Tais como somos, o mundo não se pode passar de governos, polícias e
exércitos. Não que isso garanta seja o que for, mas mantém viva a ilusão
de que é difícil, não impossível, comermo-nos uns aos outros.
Menos ainda pode o mundo passar-se de religiões, pois só elas garantem a
esperança, verdadeira ou falsa pouco importa, de termos sempre à mão um último
socorro, uma última possibilidade de indulto.
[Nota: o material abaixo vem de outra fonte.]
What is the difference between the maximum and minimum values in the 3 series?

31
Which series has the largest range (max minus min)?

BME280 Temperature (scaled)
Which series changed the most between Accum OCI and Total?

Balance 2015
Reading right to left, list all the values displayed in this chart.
Eu, porém, sem convicção que me ajude a confiar nas instituições políticas, nem
fé bastante que me embale com a existência do Além, vivo um pouco como a
clássica rolha sobre a inconstância das águas: bóio calmamente aqui, sou
atirado para acolá, paro, giro, cai-me a onda em cima, sopra-me a tempestade
para longe, volto a boiar calmo.
Daí que consoante a hora e a disposição eu seja capaz de tudo justificar,
desculpar, defender: as guerras, as violências dos regimes, a atracção das
seitas, as desigualdades sociais, as consequências da opressão, as loucuras, os
crimes. E de logo em seguida sentir contra tudo isso uma sincera revolta.
Observo, mas não participo. Vou boiando. Tipo acabado do cidadão supérfluo.